### Materials provided
=-=-=

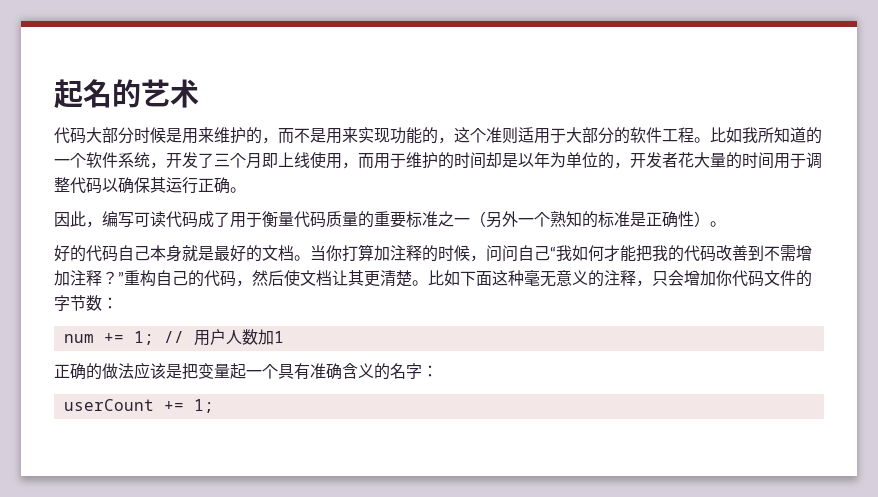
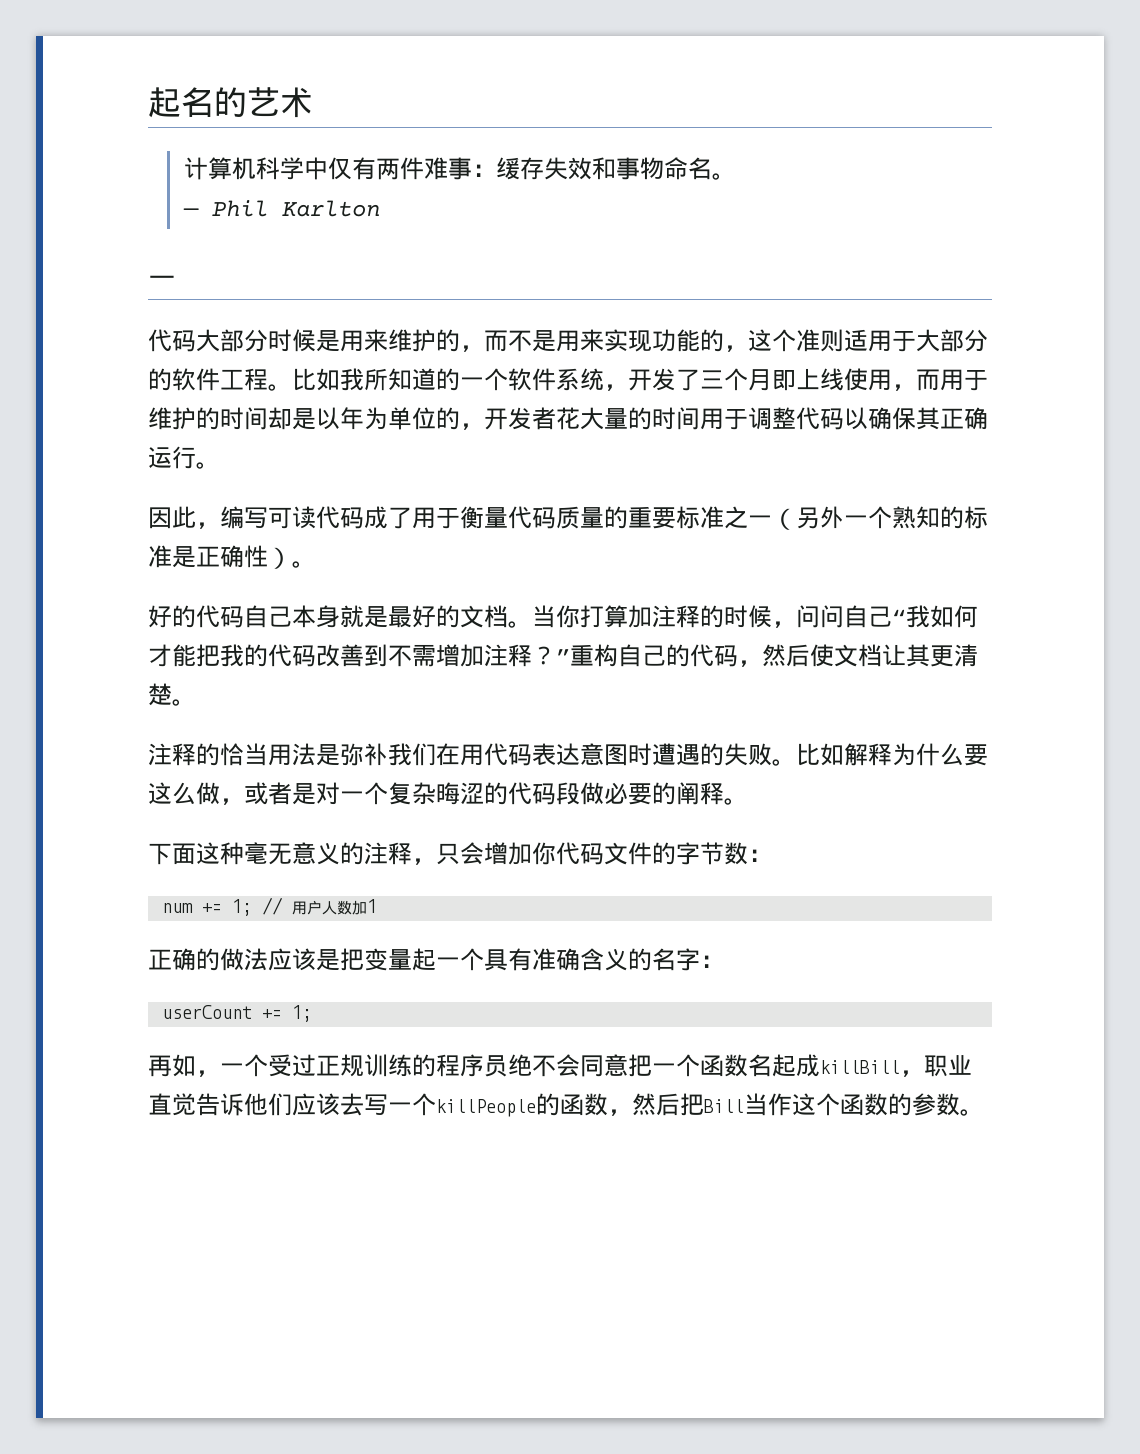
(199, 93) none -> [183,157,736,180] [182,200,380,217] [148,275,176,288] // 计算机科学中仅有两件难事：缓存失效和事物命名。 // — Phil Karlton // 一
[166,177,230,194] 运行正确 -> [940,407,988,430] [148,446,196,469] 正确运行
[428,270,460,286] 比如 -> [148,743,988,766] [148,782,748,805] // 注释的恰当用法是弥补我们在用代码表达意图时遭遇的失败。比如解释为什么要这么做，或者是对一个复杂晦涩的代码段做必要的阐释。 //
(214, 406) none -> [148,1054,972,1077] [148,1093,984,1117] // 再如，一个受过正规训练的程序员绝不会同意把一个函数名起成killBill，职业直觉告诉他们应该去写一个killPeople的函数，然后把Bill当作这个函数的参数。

=-=-=

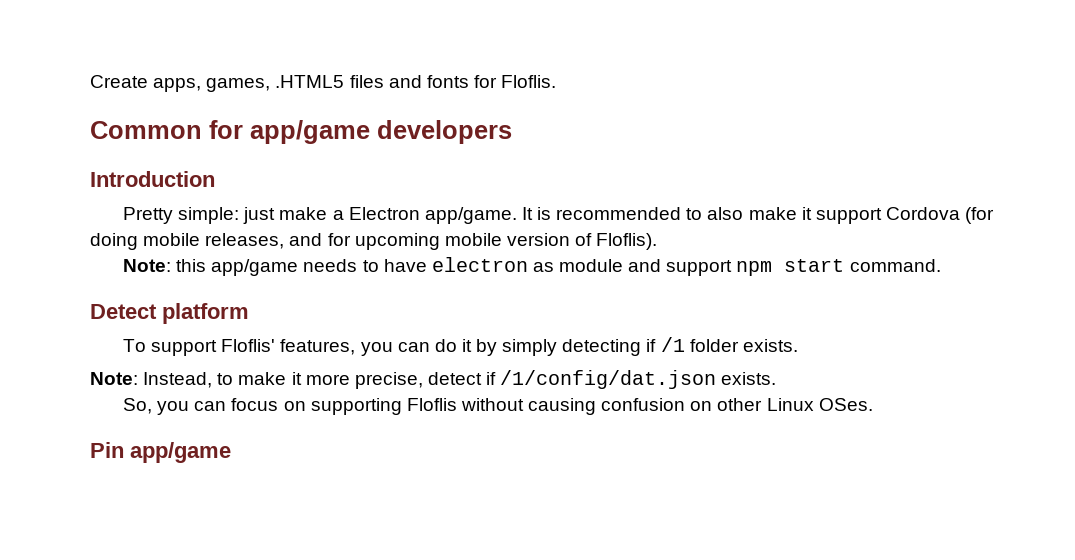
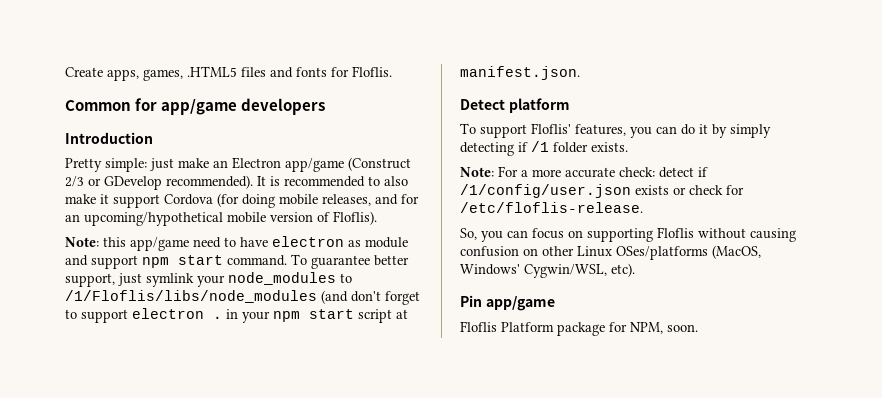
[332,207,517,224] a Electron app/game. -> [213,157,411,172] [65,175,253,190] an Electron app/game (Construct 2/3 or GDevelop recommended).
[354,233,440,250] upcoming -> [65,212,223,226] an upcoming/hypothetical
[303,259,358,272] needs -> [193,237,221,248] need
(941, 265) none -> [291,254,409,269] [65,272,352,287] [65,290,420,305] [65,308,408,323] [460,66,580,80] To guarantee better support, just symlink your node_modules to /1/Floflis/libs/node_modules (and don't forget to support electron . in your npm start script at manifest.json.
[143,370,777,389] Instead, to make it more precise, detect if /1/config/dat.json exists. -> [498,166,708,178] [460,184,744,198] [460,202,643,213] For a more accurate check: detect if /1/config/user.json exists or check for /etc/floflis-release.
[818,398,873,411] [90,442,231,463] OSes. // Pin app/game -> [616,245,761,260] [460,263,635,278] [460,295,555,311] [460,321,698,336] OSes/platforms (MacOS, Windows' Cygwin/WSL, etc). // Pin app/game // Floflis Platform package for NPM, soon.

=-=-=

### Aim of the task
Every line above that includes the word "json" should be listed.

### Response
(941, 265) none -> [291,254,409,269] [65,272,352,287] [65,290,420,305] [65,308,408,323] [460,66,580,80] To guarantee better support, just symlink your node_modules to /1/Floflis/libs/node_modules (and don't forget to support electron . in your npm start script at manifest.json.
[143,370,777,389] Instead, to make it more precise, detect if /1/config/dat.json exists. -> [498,166,708,178] [460,184,744,198] [460,202,643,213] For a more accurate check: detect if /1/config/user.json exists or check for /etc/floflis-release.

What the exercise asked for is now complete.